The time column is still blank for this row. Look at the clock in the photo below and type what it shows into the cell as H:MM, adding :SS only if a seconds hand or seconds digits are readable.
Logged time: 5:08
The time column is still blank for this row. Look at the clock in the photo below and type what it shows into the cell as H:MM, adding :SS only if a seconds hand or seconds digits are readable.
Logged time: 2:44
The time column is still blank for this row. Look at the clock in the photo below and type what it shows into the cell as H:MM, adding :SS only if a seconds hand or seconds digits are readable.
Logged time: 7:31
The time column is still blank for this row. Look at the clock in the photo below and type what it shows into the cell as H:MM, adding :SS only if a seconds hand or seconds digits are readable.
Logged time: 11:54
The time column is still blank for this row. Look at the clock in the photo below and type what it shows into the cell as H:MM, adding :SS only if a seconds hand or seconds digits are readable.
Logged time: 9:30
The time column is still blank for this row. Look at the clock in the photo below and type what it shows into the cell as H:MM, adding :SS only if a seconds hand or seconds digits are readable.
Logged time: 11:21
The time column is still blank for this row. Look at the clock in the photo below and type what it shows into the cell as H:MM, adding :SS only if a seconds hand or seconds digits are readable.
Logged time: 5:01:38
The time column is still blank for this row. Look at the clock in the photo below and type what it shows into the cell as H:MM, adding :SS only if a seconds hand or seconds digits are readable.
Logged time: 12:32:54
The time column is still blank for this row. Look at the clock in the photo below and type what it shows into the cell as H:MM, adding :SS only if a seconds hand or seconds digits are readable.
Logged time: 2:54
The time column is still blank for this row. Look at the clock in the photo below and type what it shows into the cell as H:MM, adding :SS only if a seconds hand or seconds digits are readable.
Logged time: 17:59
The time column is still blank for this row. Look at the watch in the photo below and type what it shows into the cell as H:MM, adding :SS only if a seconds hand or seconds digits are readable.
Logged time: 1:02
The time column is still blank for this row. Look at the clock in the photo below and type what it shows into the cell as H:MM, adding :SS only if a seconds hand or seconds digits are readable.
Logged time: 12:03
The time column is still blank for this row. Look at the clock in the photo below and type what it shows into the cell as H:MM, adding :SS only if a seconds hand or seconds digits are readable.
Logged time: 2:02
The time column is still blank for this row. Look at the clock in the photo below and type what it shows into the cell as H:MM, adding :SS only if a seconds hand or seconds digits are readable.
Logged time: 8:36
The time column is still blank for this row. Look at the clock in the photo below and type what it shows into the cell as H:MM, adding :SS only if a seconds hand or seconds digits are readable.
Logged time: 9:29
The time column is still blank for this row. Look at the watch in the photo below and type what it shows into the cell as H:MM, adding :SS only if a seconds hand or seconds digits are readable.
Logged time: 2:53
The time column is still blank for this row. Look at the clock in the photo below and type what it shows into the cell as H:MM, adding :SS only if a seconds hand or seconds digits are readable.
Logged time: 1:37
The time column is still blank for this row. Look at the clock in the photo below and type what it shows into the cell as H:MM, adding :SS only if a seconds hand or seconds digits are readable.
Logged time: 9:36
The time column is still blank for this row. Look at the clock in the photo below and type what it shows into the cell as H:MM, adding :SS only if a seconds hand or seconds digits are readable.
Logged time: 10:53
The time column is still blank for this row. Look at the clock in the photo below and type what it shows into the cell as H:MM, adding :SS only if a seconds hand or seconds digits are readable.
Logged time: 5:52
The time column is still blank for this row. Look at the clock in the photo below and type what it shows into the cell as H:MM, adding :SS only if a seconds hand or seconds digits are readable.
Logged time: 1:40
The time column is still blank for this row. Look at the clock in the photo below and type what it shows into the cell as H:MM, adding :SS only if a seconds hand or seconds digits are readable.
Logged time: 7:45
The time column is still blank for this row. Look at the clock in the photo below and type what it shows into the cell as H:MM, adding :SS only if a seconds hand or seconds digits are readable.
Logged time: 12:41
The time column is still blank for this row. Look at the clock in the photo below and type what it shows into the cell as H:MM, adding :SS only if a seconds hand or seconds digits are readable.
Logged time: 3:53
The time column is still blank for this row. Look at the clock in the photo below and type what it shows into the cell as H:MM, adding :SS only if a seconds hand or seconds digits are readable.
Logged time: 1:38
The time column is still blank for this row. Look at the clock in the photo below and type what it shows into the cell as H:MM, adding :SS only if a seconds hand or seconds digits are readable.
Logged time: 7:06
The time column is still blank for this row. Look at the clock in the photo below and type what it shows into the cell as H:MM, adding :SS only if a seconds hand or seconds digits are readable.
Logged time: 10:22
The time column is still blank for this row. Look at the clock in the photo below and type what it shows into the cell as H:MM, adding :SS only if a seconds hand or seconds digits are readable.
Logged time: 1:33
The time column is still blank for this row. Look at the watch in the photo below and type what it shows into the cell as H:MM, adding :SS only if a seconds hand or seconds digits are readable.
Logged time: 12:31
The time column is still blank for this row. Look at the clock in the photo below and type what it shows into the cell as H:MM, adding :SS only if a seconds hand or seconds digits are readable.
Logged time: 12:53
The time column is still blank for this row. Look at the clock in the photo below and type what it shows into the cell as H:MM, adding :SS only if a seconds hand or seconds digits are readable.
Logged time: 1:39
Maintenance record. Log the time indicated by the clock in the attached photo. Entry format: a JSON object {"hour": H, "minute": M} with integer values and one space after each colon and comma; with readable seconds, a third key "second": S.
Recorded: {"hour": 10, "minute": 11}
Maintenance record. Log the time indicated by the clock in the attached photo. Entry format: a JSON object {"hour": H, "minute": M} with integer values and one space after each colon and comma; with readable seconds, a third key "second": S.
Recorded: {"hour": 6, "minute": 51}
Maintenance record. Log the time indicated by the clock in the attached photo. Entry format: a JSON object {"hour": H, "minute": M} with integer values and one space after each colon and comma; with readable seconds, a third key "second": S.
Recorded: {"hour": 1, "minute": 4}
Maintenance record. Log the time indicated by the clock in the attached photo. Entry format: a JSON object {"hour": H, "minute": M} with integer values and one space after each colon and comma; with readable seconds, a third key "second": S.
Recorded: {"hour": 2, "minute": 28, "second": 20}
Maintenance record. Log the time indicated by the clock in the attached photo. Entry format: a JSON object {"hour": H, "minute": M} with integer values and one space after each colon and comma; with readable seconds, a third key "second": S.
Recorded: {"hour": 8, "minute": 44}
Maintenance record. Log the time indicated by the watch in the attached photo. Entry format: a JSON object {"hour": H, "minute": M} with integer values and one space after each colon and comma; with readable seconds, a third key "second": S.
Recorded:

--

■ Given exercise: Reformat every line of the listing above as a numbered list, omitting any blank lines.

■ Output of the task:
1. The time column is still blank for this row. Look at the clock in the photo below and type what it shows into the cell as H:MM, adding :SS only if a seconds hand or seconds digits are readable.
2. Logged time: 5:08
3. The time column is still blank for this row. Look at the clock in the photo below and type what it shows into the cell as H:MM, adding :SS only if a seconds hand or seconds digits are readable.
4. Logged time: 2:44
5. The time column is still blank for this row. Look at the clock in the photo below and type what it shows into the cell as H:MM, adding :SS only if a seconds hand or seconds digits are readable.
6. Logged time: 7:31
7. The time column is still blank for this row. Look at the clock in the photo below and type what it shows into the cell as H:MM, adding :SS only if a seconds hand or seconds digits are readable.
8. Logged time: 11:54
9. The time column is still blank for this row. Look at the clock in the photo below and type what it shows into the cell as H:MM, adding :SS only if a seconds hand or seconds digits are readable.
10. Logged time: 9:30
11. The time column is still blank for this row. Look at the clock in the photo below and type what it shows into the cell as H:MM, adding :SS only if a seconds hand or seconds digits are readable.
12. Logged time: 11:21
13. The time column is still blank for this row. Look at the clock in the photo below and type what it shows into the cell as H:MM, adding :SS only if a seconds hand or seconds digits are readable.
14. Logged time: 5:01:38
15. The time column is still blank for this row. Look at the clock in the photo below and type what it shows into the cell as H:MM, adding :SS only if a seconds hand or seconds digits are readable.
16. Logged time: 12:32:54
17. The time column is still blank for this row. Look at the clock in the photo below and type what it shows into the cell as H:MM, adding :SS only if a seconds hand or seconds digits are readable.
18. Logged time: 2:54
19. The time column is still blank for this row. Look at the clock in the photo below and type what it shows into the cell as H:MM, adding :SS only if a seconds hand or seconds digits are readable.
20. Logged time: 17:59
21. The time column is still blank for this row. Look at the watch in the photo below and type what it shows into the cell as H:MM, adding :SS only if a seconds hand or seconds digits are readable.
22. Logged time: 1:02
23. The time column is still blank for this row. Look at the clock in the photo below and type what it shows into the cell as H:MM, adding :SS only if a seconds hand or seconds digits are readable.
24. Logged time: 12:03
25. The time column is still blank for this row. Look at the clock in the photo below and type what it shows into the cell as H:MM, adding :SS only if a seconds hand or seconds digits are readable.
26. Logged time: 2:02
27. The time column is still blank for this row. Look at the clock in the photo below and type what it shows into the cell as H:MM, adding :SS only if a seconds hand or seconds digits are readable.
28. Logged time: 8:36
29. The time column is still blank for this row. Look at the clock in the photo below and type what it shows into the cell as H:MM, adding :SS only if a seconds hand or seconds digits are readable.
30. Logged time: 9:29
31. The time column is still blank for this row. Look at the watch in the photo below and type what it shows into the cell as H:MM, adding :SS only if a seconds hand or seconds digits are readable.
32. Logged time: 2:53
33. The time column is still blank for this row. Look at the clock in the photo below and type what it shows into the cell as H:MM, adding :SS only if a seconds hand or seconds digits are readable.
34. Logged time: 1:37
35. The time column is still blank for this row. Look at the clock in the photo below and type what it shows into the cell as H:MM, adding :SS only if a seconds hand or seconds digits are readable.
36. Logged time: 9:36
37. The time column is still blank for this row. Look at the clock in the photo below and type what it shows into the cell as H:MM, adding :SS only if a seconds hand or seconds digits are readable.
38. Logged time: 10:53
39. The time column is still blank for this row. Look at the clock in the photo below and type what it shows into the cell as H:MM, adding :SS only if a seconds hand or seconds digits are readable.
40. Logged time: 5:52
41. The time column is still blank for this row. Look at the clock in the photo below and type what it shows into the cell as H:MM, adding :SS only if a seconds hand or seconds digits are readable.
42. Logged time: 1:40
43. The time column is still blank for this row. Look at the clock in the photo below and type what it shows into the cell as H:MM, adding :SS only if a seconds hand or seconds digits are readable.
44. Logged time: 7:45
45. The time column is still blank for this row. Look at the clock in the photo below and type what it shows into the cell as H:MM, adding :SS only if a seconds hand or seconds digits are readable.
46. Logged time: 12:41
47. The time column is still blank for this row. Look at the clock in the photo below and type what it shows into the cell as H:MM, adding :SS only if a seconds hand or seconds digits are readable.
48. Logged time: 3:53
49. The time column is still blank for this row. Look at the clock in the photo below and type what it shows into the cell as H:MM, adding :SS only if a seconds hand or seconds digits are readable.
50. Logged time: 1:38
51. The time column is still blank for this row. Look at the clock in the photo below and type what it shows into the cell as H:MM, adding :SS only if a seconds hand or seconds digits are readable.
52. Logged time: 7:06
53. The time column is still blank for this row. Look at the clock in the photo below and type what it shows into the cell as H:MM, adding :SS only if a seconds hand or seconds digits are readable.
54. Logged time: 10:22
55. The time column is still blank for this row. Look at the clock in the photo below and type what it shows into the cell as H:MM, adding :SS only if a seconds hand or seconds digits are readable.
56. Logged time: 1:33
57. The time column is still blank for this row. Look at the watch in the photo below and type what it shows into the cell as H:MM, adding :SS only if a seconds hand or seconds digits are readable.
58. Logged time: 12:31
59. The time column is still blank for this row. Look at the clock in the photo below and type what it shows into the cell as H:MM, adding :SS only if a seconds hand or seconds digits are readable.
60. Logged time: 12:53
61. The time column is still blank for this row. Look at the clock in the photo below and type what it shows into the cell as H:MM, adding :SS only if a seconds hand or seconds digits are readable.
62. Logged time: 1:39
63. Maintenance record. Log the time indicated by the clock in the attached photo. Entry format: a JSON object {"hour": H, "minute": M} with integer values and one space after each colon and comma; with readable seconds, a third key "second": S.
64. Recorded: {"hour": 10, "minute": 11}
65. Maintenance record. Log the time indicated by the clock in the attached photo. Entry format: a JSON object {"hour": H, "minute": M} with integer values and one space after each colon and comma; with readable seconds, a third key "second": S.
66. Recorded: {"hour": 6, "minute": 51}
67. Maintenance record. Log the time indicated by the clock in the attached photo. Entry format: a JSON object {"hour": H, "minute": M} with integer values and one space after each colon and comma; with readable seconds, a third key "second": S.
68. Recorded: {"hour": 1, "minute": 4}
69. Maintenance record. Log the time indicated by the clock in the attached photo. Entry format: a JSON object {"hour": H, "minute": M} with integer values and one space after each colon and comma; with readable seconds, a third key "second": S.
70. Recorded: {"hour": 2, "minute": 28, "second": 20}
71. Maintenance record. Log the time indicated by the clock in the attached photo. Entry format: a JSON object {"hour": H, "minute": M} with integer values and one space after each colon and comma; with readable seconds, a third key "second": S.
72. Recorded: {"hour": 8, "minute": 44}
73. Maintenance record. Log the time indicated by the watch in the attached photo. Entry format: a JSON object {"hour": H, "minute": M} with integer values and one space after each colon and comma; with readable seconds, a third key "second": S.
74. Recorded:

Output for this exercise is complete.